As I've gotten older, I've wanted to surround myself with people who are pursuing the things I'm pursuing. I've lost friendships but not in the same way that I did when I was 12. Friendships don't end because one person is cooler than the other. Friendships end now because one person is heading somewhere else or because someone doesn't think the other person is healthy.
I respect that.
When I was younger, I didn't understand that sometimes you outgrow your friends or your friends outgrow you. Because of this, I've learned to uphold my friendships and love them just as they are. I've learned that like me, people are complex and I can love all those parts of them. There was the period of my life where my friendships were just mothers raising their children alongside me. Now my friendships are mothers like me, divorced and single parenting. Friendships with people who are non-monogamous like me. Friendships with people who are artists like I am. Friendships with the people who have been in my life for 10 years and have been consistent. I'm thankful for those first years, when I was introduced to women like me.

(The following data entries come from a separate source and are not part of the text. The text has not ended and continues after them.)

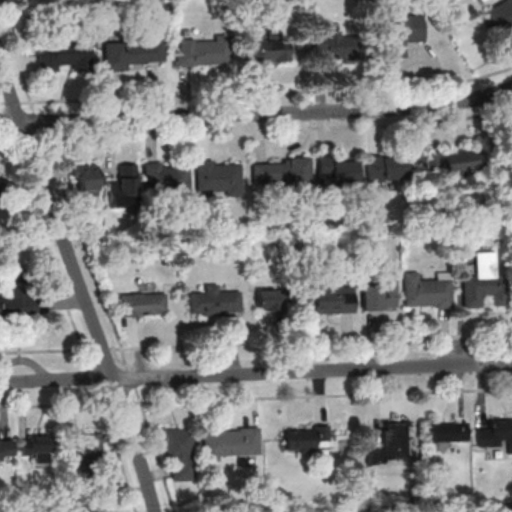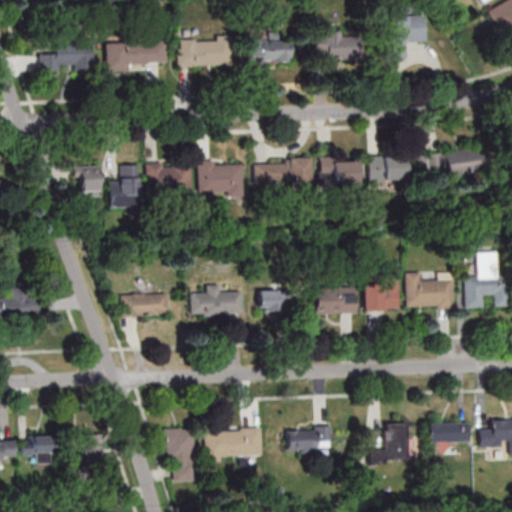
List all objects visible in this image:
building: (479, 0)
building: (503, 20)
building: (402, 33)
building: (334, 46)
building: (266, 49)
building: (201, 51)
building: (130, 53)
building: (66, 56)
road: (257, 115)
building: (452, 162)
building: (452, 164)
building: (385, 167)
building: (334, 169)
building: (336, 169)
building: (385, 169)
building: (279, 172)
building: (280, 174)
building: (217, 176)
building: (217, 177)
building: (85, 178)
building: (86, 178)
building: (165, 178)
building: (165, 181)
building: (122, 185)
building: (122, 187)
road: (76, 273)
building: (485, 279)
building: (483, 281)
building: (427, 288)
building: (426, 290)
building: (377, 293)
building: (331, 294)
building: (378, 295)
building: (275, 298)
building: (212, 299)
building: (269, 299)
building: (332, 300)
building: (214, 301)
building: (22, 302)
building: (140, 303)
building: (141, 304)
road: (256, 371)
building: (447, 431)
building: (496, 432)
building: (307, 439)
building: (231, 442)
building: (89, 444)
building: (390, 444)
building: (6, 446)
building: (36, 446)
building: (89, 446)
building: (35, 447)
building: (5, 448)
building: (179, 450)
building: (179, 452)
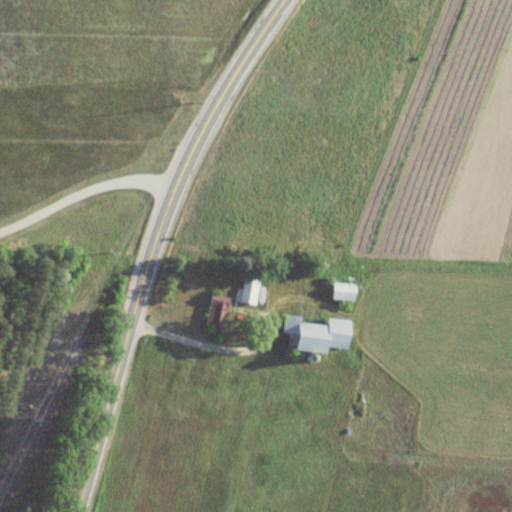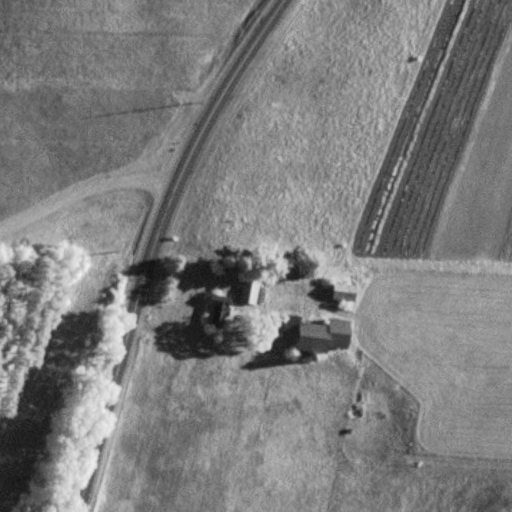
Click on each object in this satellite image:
road: (83, 196)
road: (154, 246)
building: (247, 286)
building: (341, 291)
building: (215, 309)
building: (314, 334)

I mourned the change for months, but, like with any heartbreak, I slowly came back around and noticed how healthy this was.

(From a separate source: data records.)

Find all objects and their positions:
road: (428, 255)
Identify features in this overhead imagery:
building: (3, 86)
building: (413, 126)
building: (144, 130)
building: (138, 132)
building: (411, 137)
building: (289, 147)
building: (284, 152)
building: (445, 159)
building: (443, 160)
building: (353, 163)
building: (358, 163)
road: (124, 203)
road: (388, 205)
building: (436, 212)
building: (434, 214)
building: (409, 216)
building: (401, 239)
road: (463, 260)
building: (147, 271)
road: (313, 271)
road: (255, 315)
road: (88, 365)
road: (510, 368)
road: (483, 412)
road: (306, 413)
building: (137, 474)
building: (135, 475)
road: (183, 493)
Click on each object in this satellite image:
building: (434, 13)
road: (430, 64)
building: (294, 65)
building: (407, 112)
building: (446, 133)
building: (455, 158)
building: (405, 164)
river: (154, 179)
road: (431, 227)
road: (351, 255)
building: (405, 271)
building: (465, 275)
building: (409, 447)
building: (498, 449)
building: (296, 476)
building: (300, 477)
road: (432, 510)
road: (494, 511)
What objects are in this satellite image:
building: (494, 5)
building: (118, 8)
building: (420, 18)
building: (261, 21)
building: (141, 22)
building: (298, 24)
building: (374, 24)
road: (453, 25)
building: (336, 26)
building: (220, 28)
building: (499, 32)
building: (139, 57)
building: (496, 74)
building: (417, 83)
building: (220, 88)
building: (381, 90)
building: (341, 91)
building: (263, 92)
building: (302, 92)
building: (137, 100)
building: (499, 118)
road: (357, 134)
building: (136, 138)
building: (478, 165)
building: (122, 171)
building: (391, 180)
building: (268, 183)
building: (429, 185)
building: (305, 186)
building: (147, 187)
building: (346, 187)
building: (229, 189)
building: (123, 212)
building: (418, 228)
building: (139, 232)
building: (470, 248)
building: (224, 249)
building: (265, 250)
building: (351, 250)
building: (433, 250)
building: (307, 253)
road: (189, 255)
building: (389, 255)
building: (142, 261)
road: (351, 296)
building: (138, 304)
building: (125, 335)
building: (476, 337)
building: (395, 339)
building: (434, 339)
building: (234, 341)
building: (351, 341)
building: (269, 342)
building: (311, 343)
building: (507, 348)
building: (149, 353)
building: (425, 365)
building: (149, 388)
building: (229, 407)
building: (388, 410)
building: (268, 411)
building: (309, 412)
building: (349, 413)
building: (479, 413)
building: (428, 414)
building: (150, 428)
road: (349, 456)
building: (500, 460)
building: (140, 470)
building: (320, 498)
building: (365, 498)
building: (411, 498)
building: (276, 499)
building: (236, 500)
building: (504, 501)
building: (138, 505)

I'm also thankful that I didn't limit my circle of friends to only those with kids. For awhile I really believed I could only have friendships with other parents. They understand why you cancel, why you're tired all the time, why you don't text back. Yet, I've learned that non-parents also understand these things. They are more than capable of learning about parenthood and, a lot of times, are willing to come over and drink wine instead of going to the bar—even if your kids are running around screaming about Pokémon. I've learned that these are the people I need to cling to, to hold close to my heart. These are the people loving me right where I am, loving me just as I am. I'm grateful for the friends who have been honest about how being friends with me is hard, because I can't give them all the time and attention that they might need. It's heartbreaking, but I appreciate the honesty. I appreciate that they care enough about me and our friendship to tell me those things.
I've definitely lost friends because of parenting or because of my work schedule. This year, I lost one of my closest, most dearest friendships. I wasn't able to give the time needed. But what I respected so much was my friend's ability to tell me that while she still loved me, she needed more than I could give.

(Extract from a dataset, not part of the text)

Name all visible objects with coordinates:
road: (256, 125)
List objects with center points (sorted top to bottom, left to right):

It's possible I didn't lose her completely. We check in, but I'm not capable of making the space. There's something about it that made me feel the most adult—the fact that we were capable of building a friendship while I was a parent and she was not, and we showed up for each other in some major life experiences and swore our love to each other anyway. So even though I'm deep in the midst of this season of life, I love her from afar, and I know she loves me from afar. I think we will find our ways back to each other but, for now, this is good. I mourned the change for months, but, like with any heartbreak, I slowly came back around and noticed how healthy this was.
It was what adult friendships can look like. They can end but still be loving.
So now, I'm straightforward about what I'm capable of. I'm honest about how parenting makes me forgetful. I'm honest about how I'll say yes, but most likely wake up and change my mind the day of. I lay it out there, and I'm constantly amazed by the friends who take what I give and consider it more than enough. Loving me in all my complexities.